─── Extracted material
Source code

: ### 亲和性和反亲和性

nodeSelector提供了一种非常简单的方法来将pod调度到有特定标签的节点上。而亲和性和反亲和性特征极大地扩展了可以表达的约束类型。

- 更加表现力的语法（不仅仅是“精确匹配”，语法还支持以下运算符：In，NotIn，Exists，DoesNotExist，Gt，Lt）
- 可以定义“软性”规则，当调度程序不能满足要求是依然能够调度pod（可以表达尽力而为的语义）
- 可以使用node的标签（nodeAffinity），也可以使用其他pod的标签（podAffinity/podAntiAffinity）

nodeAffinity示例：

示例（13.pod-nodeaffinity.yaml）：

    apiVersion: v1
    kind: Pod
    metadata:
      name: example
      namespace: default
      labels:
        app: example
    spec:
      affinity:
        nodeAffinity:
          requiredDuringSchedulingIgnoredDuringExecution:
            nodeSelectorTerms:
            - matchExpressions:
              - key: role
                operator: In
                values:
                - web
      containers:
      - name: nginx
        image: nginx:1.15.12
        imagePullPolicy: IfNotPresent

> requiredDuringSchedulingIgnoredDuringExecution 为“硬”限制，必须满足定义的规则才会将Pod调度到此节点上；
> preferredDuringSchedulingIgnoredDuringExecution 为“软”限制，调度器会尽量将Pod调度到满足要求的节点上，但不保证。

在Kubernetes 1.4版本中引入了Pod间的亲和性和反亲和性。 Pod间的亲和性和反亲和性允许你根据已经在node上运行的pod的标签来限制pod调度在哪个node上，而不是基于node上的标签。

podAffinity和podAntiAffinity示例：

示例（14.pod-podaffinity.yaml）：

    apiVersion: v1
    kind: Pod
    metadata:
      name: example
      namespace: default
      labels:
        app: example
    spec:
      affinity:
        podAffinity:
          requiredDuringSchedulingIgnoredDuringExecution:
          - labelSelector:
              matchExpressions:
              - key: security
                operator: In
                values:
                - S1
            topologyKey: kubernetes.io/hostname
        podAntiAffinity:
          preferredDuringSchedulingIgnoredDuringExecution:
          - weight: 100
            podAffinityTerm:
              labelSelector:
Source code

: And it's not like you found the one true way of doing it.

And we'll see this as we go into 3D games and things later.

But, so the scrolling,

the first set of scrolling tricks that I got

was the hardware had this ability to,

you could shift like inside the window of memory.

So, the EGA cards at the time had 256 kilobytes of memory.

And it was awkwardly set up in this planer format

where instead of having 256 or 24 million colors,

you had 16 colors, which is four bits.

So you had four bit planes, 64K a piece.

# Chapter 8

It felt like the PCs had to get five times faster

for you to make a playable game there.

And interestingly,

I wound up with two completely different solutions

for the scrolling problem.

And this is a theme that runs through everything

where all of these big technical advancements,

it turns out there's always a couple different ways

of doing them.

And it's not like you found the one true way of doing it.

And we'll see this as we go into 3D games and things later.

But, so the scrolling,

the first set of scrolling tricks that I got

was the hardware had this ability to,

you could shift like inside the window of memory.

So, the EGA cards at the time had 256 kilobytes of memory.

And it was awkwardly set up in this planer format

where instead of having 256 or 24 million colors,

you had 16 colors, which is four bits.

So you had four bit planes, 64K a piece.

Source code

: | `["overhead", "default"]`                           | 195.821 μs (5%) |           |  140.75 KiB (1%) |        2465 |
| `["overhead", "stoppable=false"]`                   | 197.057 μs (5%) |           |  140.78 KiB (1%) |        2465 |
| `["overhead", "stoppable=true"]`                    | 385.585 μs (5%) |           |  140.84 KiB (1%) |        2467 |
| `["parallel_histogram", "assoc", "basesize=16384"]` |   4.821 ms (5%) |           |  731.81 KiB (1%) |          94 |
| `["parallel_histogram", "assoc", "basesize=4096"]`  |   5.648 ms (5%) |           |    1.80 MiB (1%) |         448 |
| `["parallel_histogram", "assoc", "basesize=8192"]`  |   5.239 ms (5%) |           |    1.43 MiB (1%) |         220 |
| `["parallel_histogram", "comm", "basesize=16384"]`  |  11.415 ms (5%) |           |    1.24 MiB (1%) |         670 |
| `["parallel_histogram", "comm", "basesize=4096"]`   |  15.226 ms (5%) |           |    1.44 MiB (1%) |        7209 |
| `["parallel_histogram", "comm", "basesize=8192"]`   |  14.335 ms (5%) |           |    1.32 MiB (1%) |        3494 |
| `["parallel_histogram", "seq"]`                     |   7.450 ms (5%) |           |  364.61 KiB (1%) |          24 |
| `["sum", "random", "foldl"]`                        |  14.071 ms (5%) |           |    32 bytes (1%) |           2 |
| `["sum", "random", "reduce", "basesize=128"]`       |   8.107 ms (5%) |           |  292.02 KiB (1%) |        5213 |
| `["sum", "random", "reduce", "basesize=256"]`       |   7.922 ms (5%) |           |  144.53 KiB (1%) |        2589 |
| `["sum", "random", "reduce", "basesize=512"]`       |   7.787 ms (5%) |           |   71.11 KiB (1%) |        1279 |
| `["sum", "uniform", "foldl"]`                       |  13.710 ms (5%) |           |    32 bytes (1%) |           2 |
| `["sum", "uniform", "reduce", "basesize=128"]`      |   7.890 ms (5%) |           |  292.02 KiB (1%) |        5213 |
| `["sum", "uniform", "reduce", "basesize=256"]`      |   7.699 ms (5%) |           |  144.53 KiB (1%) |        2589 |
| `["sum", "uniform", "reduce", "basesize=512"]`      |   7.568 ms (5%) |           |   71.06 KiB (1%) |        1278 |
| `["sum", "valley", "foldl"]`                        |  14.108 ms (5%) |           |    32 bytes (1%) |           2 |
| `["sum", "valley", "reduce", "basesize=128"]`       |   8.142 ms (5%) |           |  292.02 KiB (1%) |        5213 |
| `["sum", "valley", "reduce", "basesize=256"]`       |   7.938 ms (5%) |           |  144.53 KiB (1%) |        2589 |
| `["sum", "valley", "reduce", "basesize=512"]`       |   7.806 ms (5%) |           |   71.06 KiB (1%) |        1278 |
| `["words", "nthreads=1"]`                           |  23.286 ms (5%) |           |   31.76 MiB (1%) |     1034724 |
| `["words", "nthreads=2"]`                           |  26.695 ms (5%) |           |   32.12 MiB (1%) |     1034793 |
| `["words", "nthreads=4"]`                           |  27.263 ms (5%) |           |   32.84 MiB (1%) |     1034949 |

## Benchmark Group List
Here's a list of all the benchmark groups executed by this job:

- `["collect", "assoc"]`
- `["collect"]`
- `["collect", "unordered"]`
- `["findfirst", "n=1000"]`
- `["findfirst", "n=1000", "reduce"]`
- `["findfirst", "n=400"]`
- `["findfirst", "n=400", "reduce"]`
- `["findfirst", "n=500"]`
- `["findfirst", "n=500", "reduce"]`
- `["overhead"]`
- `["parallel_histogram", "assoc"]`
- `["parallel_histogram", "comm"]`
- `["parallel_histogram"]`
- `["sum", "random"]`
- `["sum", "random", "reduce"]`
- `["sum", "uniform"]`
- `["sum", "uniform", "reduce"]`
──────
▶ **Assigned task**: Restate all of the data above. Match it word for word.

▶ **Response area**:
Source code

: ### 亲和性和反亲和性

nodeSelector提供了一种非常简单的方法来将pod调度到有特定标签的节点上。而亲和性和反亲和性特征极大地扩展了可以表达的约束类型。

- 更加表现力的语法（不仅仅是“精确匹配”，语法还支持以下运算符：In，NotIn，Exists，DoesNotExist，Gt，Lt）
- 可以定义“软性”规则，当调度程序不能满足要求是依然能够调度pod（可以表达尽力而为的语义）
- 可以使用node的标签（nodeAffinity），也可以使用其他pod的标签（podAffinity/podAntiAffinity）

nodeAffinity示例：

示例（13.pod-nodeaffinity.yaml）：

    apiVersion: v1
    kind: Pod
    metadata:
      name: example
      namespace: default
      labels:
        app: example
    spec:
      affinity:
        nodeAffinity:
          requiredDuringSchedulingIgnoredDuringExecution:
            nodeSelectorTerms:
            - matchExpressions:
              - key: role
                operator: In
                values:
                - web
      containers:
      - name: nginx
        image: nginx:1.15.12
        imagePullPolicy: IfNotPresent

> requiredDuringSchedulingIgnoredDuringExecution 为“硬”限制，必须满足定义的规则才会将Pod调度到此节点上；
> preferredDuringSchedulingIgnoredDuringExecution 为“软”限制，调度器会尽量将Pod调度到满足要求的节点上，但不保证。

在Kubernetes 1.4版本中引入了Pod间的亲和性和反亲和性。 Pod间的亲和性和反亲和性允许你根据已经在node上运行的pod的标签来限制pod调度在哪个node上，而不是基于node上的标签。

podAffinity和podAntiAffinity示例：

示例（14.pod-podaffinity.yaml）：

    apiVersion: v1
    kind: Pod
    metadata:
      name: example
      namespace: default
      labels:
        app: example
    spec:
      affinity:
        podAffinity:
          requiredDuringSchedulingIgnoredDuringExecution:
          - labelSelector:
              matchExpressions:
              - key: security
                operator: In
                values:
                - S1
            topologyKey: kubernetes.io/hostname
        podAntiAffinity:
          preferredDuringSchedulingIgnoredDuringExecution:
          - weight: 100
            podAffinityTerm:
              labelSelector:
Source code

: And it's not like you found the one true way of doing it.

And we'll see this as we go into 3D games and things later.

But, so the scrolling,

the first set of scrolling tricks that I got

was the hardware had this ability to,

you could shift like inside the window of memory.

So, the EGA cards at the time had 256 kilobytes of memory.

And it was awkwardly set up in this planer format

where instead of having 256 or 24 million colors,

you had 16 colors, which is four bits.

So you had four bit planes, 64K a piece.

# Chapter 8

It felt like the PCs had to get five times faster

for you to make a playable game there.

And interestingly,

I wound up with two completely different solutions

for the scrolling problem.

And this is a theme that runs through everything

where all of these big technical advancements,

it turns out there's always a couple different ways

of doing them.

And it's not like you found the one true way of doing it.

And we'll see this as we go into 3D games and things later.

But, so the scrolling,

the first set of scrolling tricks that I got

was the hardware had this ability to,

you could shift like inside the window of memory.

So, the EGA cards at the time had 256 kilobytes of memory.

And it was awkwardly set up in this planer format

where instead of having 256 or 24 million colors,

you had 16 colors, which is four bits.

So you had four bit planes, 64K a piece.

Source code

: | `["overhead", "default"]`                           | 195.821 μs (5%) |           |  140.75 KiB (1%) |        2465 |
| `["overhead", "stoppable=false"]`                   | 197.057 μs (5%) |           |  140.78 KiB (1%) |        2465 |
| `["overhead", "stoppable=true"]`                    | 385.585 μs (5%) |           |  140.84 KiB (1%) |        2467 |
| `["parallel_histogram", "assoc", "basesize=16384"]` |   4.821 ms (5%) |           |  731.81 KiB (1%) |          94 |
| `["parallel_histogram", "assoc", "basesize=4096"]`  |   5.648 ms (5%) |           |    1.80 MiB (1%) |         448 |
| `["parallel_histogram", "assoc", "basesize=8192"]`  |   5.239 ms (5%) |           |    1.43 MiB (1%) |         220 |
| `["parallel_histogram", "comm", "basesize=16384"]`  |  11.415 ms (5%) |           |    1.24 MiB (1%) |         670 |
| `["parallel_histogram", "comm", "basesize=4096"]`   |  15.226 ms (5%) |           |    1.44 MiB (1%) |        7209 |
| `["parallel_histogram", "comm", "basesize=8192"]`   |  14.335 ms (5%) |           |    1.32 MiB (1%) |        3494 |
| `["parallel_histogram", "seq"]`                     |   7.450 ms (5%) |           |  364.61 KiB (1%) |          24 |
| `["sum", "random", "foldl"]`                        |  14.071 ms (5%) |           |    32 bytes (1%) |           2 |
| `["sum", "random", "reduce", "basesize=128"]`       |   8.107 ms (5%) |           |  292.02 KiB (1%) |        5213 |
| `["sum", "random", "reduce", "basesize=256"]`       |   7.922 ms (5%) |           |  144.53 KiB (1%) |        2589 |
| `["sum", "random", "reduce", "basesize=512"]`       |   7.787 ms (5%) |           |   71.11 KiB (1%) |        1279 |
| `["sum", "uniform", "foldl"]`                       |  13.710 ms (5%) |           |    32 bytes (1%) |           2 |
| `["sum", "uniform", "reduce", "basesize=128"]`      |   7.890 ms (5%) |           |  292.02 KiB (1%) |        5213 |
| `["sum", "uniform", "reduce", "basesize=256"]`      |   7.699 ms (5%) |           |  144.53 KiB (1%) |        2589 |
| `["sum", "uniform", "reduce", "basesize=512"]`      |   7.568 ms (5%) |           |   71.06 KiB (1%) |        1278 |
| `["sum", "valley", "foldl"]`                        |  14.108 ms (5%) |           |    32 bytes (1%) |           2 |
| `["sum", "valley", "reduce", "basesize=128"]`       |   8.142 ms (5%) |           |  292.02 KiB (1%) |        5213 |
| `["sum", "valley", "reduce", "basesize=256"]`       |   7.938 ms (5%) |           |  144.53 KiB (1%) |        2589 |
| `["sum", "valley", "reduce", "basesize=512"]`       |   7.806 ms (5%) |           |   71.06 KiB (1%) |        1278 |
| `["words", "nthreads=1"]`                           |  23.286 ms (5%) |           |   31.76 MiB (1%) |     1034724 |
| `["words", "nthreads=2"]`                           |  26.695 ms (5%) |           |   32.12 MiB (1%) |     1034793 |
| `["words", "nthreads=4"]`                           |  27.263 ms (5%) |           |   32.84 MiB (1%) |     1034949 |

## Benchmark Group List
Here's a list of all the benchmark groups executed by this job:

- `["collect", "assoc"]`
- `["collect"]`
- `["collect", "unordered"]`
- `["findfirst", "n=1000"]`
- `["findfirst", "n=1000", "reduce"]`
- `["findfirst", "n=400"]`
- `["findfirst", "n=400", "reduce"]`
- `["findfirst", "n=500"]`
- `["findfirst", "n=500", "reduce"]`
- `["overhead"]`
- `["parallel_histogram", "assoc"]`
- `["parallel_histogram", "comm"]`
- `["parallel_histogram"]`
- `["sum", "random"]`
- `["sum", "random", "reduce"]`
- `["sum", "uniform"]`
- `["sum", "uniform", "reduce"]`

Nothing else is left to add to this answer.